Un autodafé technologique d’une ampleur inédite s’est déroulé aujourd’hui dans la cour principale du Lycée technique de Bangui. Sous les yeux des caméras, des journalistes et d’une délégation officielle du ministère de l’Éducation nationale, plus de 256 téléphones portables ont été réduits en pièces puis détruits.
Ces appareils appartenaient à des candidats interceptés en plein flagrant délit de tricherie lors du premier tour des épreuves du Baccalauréat, session de juin 2026.

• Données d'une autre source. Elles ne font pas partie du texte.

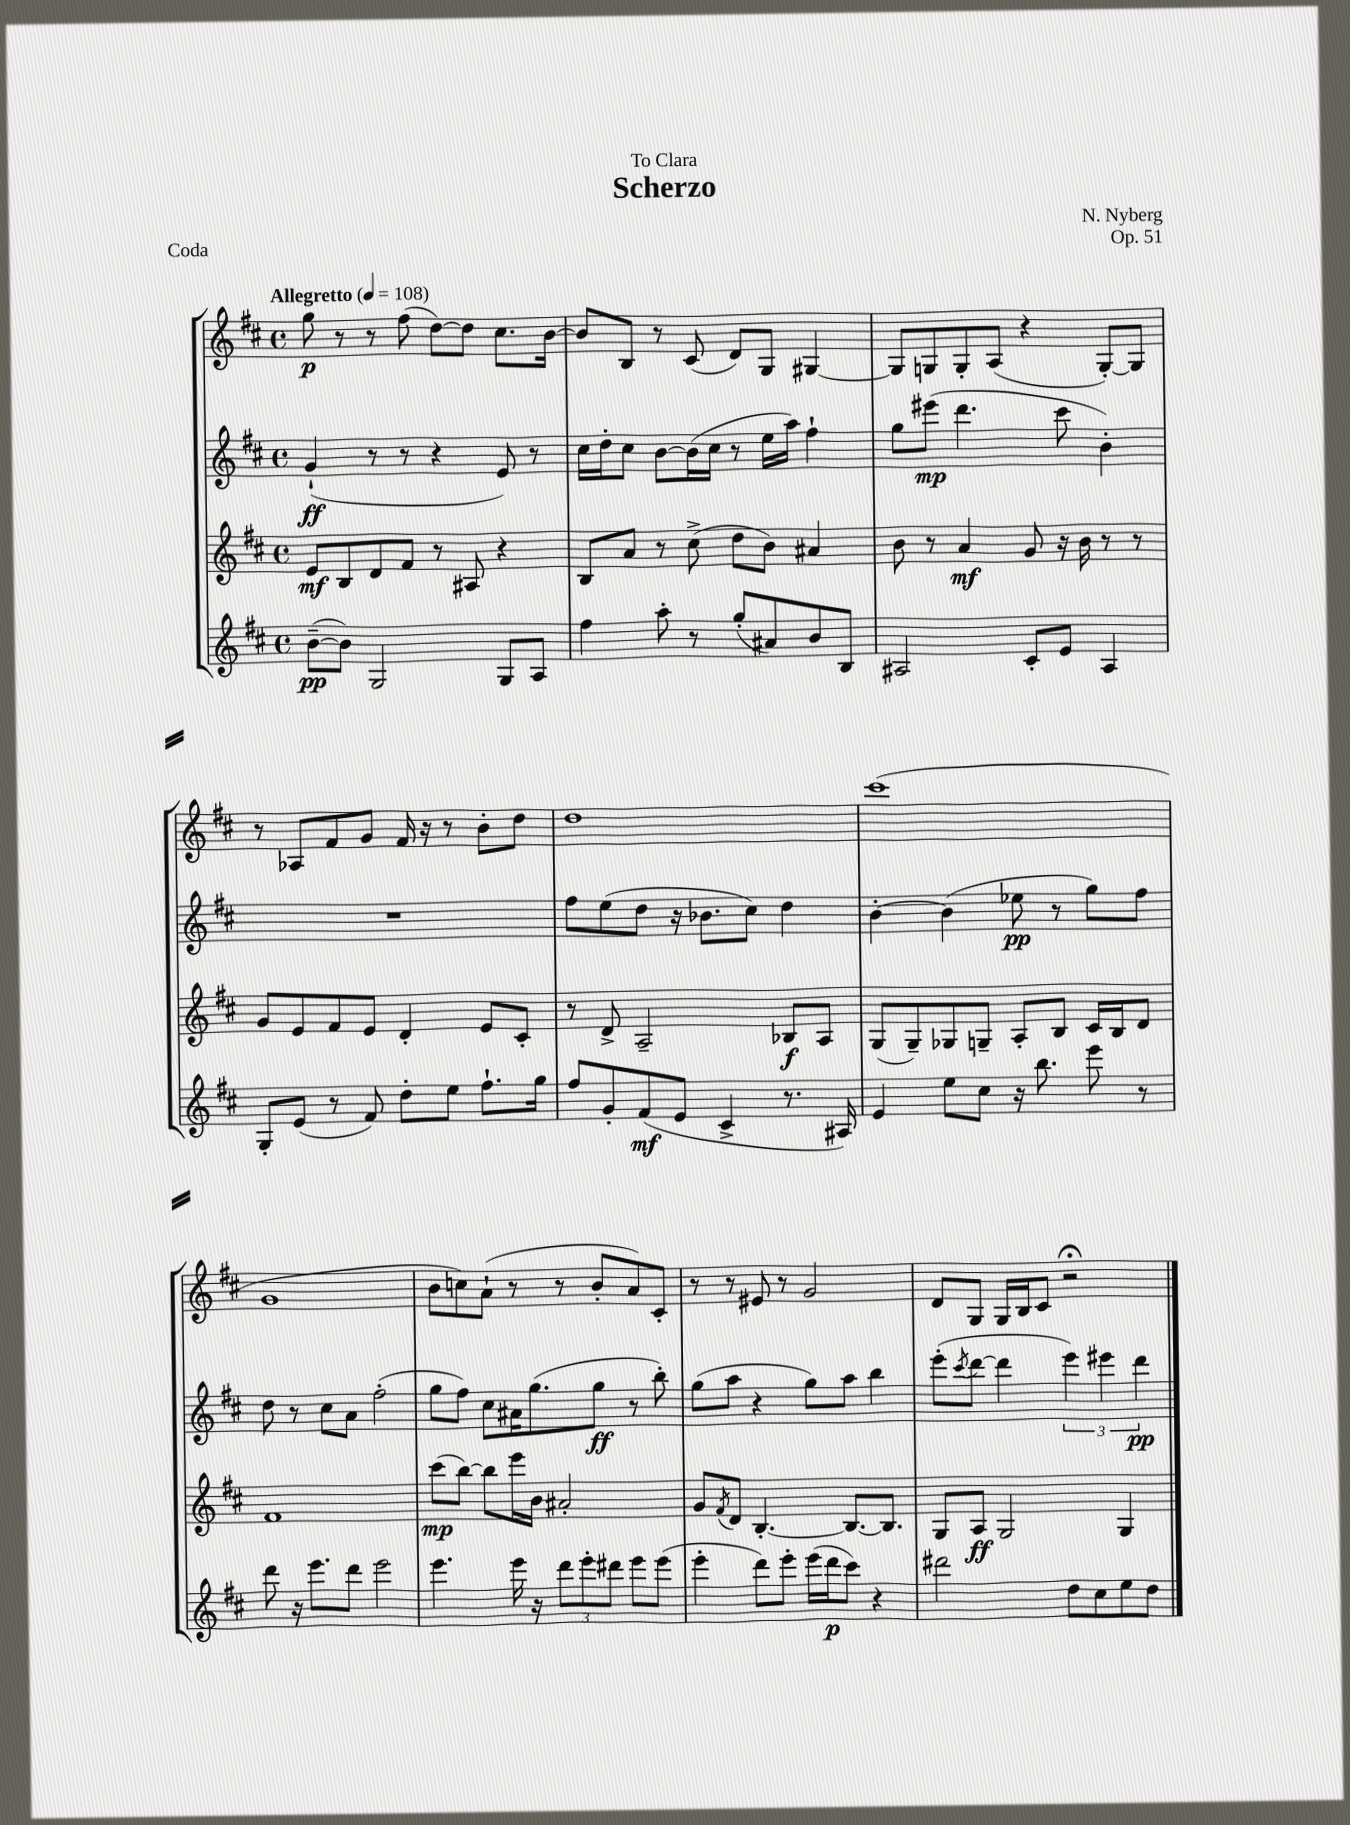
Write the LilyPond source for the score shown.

\header { title = "Scherzo" composer = "N. Nyberg" dedication = "To Clara" opus = "Op. 51" piece = "Coda" }
<<
\new StaffGroup <<
\new Staff = "s0" {
    \clef treble \key d \major \defaultTimeSignature \time 4/4 \tempo "Allegretto" 4 = 108
    g''8\p r8 r8 fis''8( d''8~) d''8 cis''8. b'16~ |
    b'8 b8 r8 cis'8( d'8) g8 gis4~ |
    gis8 g8 g8-. a8( r4 g8~-.) g8 |
    r8 aes8 fis'8 g'8 fis'16 r16 r8 b'8-. d''8 |
    d''1 |
    cis'''1( |
    g'1 |
    b'8 c''8) a'8-!( r8 r8 b'8-. a'8) cis'8-. |
    r8 r8 eis'8 r8 g'2 |
    d'8 g8 g16 b16 cis'8 r2\fermata \bar "|." |
}
\new Staff = "s1" {
    \clef treble \key d \major \defaultTimeSignature \time 4/4
    g'4-!\ff( r8 r8 r4 e'8) r8 |
    cis''16 d''16-. cis''8 b'8~ b'16( cis''16 r8 e''16 a''16) fis''4-! |
    g''8 eis'''8\mp( d'''4. cis'''8 b'4-.) |
    R1 |
    fis''8 e''8( d''8 r16 bes'8. cis''8) d''4 |
    b'4~-. b'4( ees''8\pp r8 g''8) fis''8 |
    d''8 r8 cis''8 a'8 fis''2-.( |
    g''8 fis''8) cis''8 ais'16 g''8.( g''8\ff r8 b''8-.) |
    g''8( a''8 r4 g''8) a''8 b''4 |
    e'''8-.( \acciaccatura { cis'''8 } d'''8~ d'''4 \tuplet 3/2 { e'''4) eis'''4 d'''4\pp } \bar "|." |
}
\new Staff = "s2" {
    \clef treble \key d \major \defaultTimeSignature \time 4/4
    e'8\mf b8 d'8 fis'8 r8 ais8 r4 |
    b8 a'8 r8 cis''8->( d''8 b'8) ais'4 |
    b'8 r8 a'4\mf g'8 r16 b'16 r8 r8 |
    g'8 e'8 fis'8 e'8 d'4-. e'8 cis'8-. |
    r8 d'8-> a2-- bes8\f a8 |
    g8( g8--) ges8 g8-- a8-. b8 cis'16 b16 d'8 |
    fis'1 |
    cis'''8\mp( b''8~) b''8 e'''16 b'16 ais'2-. |
    g'8 \acciaccatura { fis'8 } d'8 b4.~-. b8.~ b8. |
    g8 a8\ff g2 g4 \bar "|." |
}
\new Staff = "s3" {
    \clef treble \key d \major \defaultTimeSignature \time 4/4
    b'8~--\pp( b'8) g2 g8 a8 |
    fis''4 a''8-. r8 g''8-.( ais'8) b'8 b8 |
    ais2 cis'8-. e'8 ais4 |
    g8-. e'8( r8 fis'8) d''8-. e''8 fis''8.-! g''16 |
    fis''8 g'8-. fis'8\mf( e'8 cis'4-> r8. ais16) |
    e'4 e''8 cis''8 r16 b''8. e'''8 r8 |
    d'''8 r16 e'''8. d'''8 e'''2 |
    e'''4. e'''16 r16 \tuplet 3/2 { d'''8 e'''8-. dis'''8 } e'''8 e'''8( |
    e'''4-. d'''8) e'''8-. e'''16( d'''16\p cis'''8) r4 |
    dis'''2 d''8 cis''8 e''8 d''8 \bar "|." |
}
>>
>>
\layout { \context { \Score \remove "Bar_number_engraver" } }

L’opération, orchestrée avec rigueur par les autorités éducatives, met en lumière l’ampleur des moyens technologiques déployés par certains élèves pour contourner le règlement.
Durant les épreuves, les surveillants et les équipes d’inspection ont saisi des téléphones de toutes catégories et de toutes marques.
Le lot détruit comprenait aussi bien des appareils basiques que des smartphones dernier cri haut de gamme, parmi lesquels plusieurs exemplaires d’iPhone 17.
Les investigations menées sur place lors des saisies révèlent un usage massif des technologies numériques à des fins de fraude.
Outre les méthodes traditionnelles de stockages de fiches ou d’échanges de messages, plusieurs candidats ont été pris en train d’utiliser l’intelligence artificielle ChatGPT pour générer automatiquement les réponses aux sujets d’examen en temps réel.
Face à cette modernisation de la tricherie, le ministère de l’Éducation nationale a fait le choix d’une riposte radicale.
En procédant à la destruction physique et publique de l’ensemble du matériel confisqué, l’État centrafricain entend adresser un message de tolérance zéro à l’ensemble des acteurs du système éducatif.
Cette sanction spectaculaire s’inscrit dans une volonté affirmée de préserver l’équité entre les candidats, d’assurer la valeur académique du diplôme du Baccalauréat et de dissuader définitivement toute tentative future d’intrusion d’outils électroniques dans les centres d’examen du pays.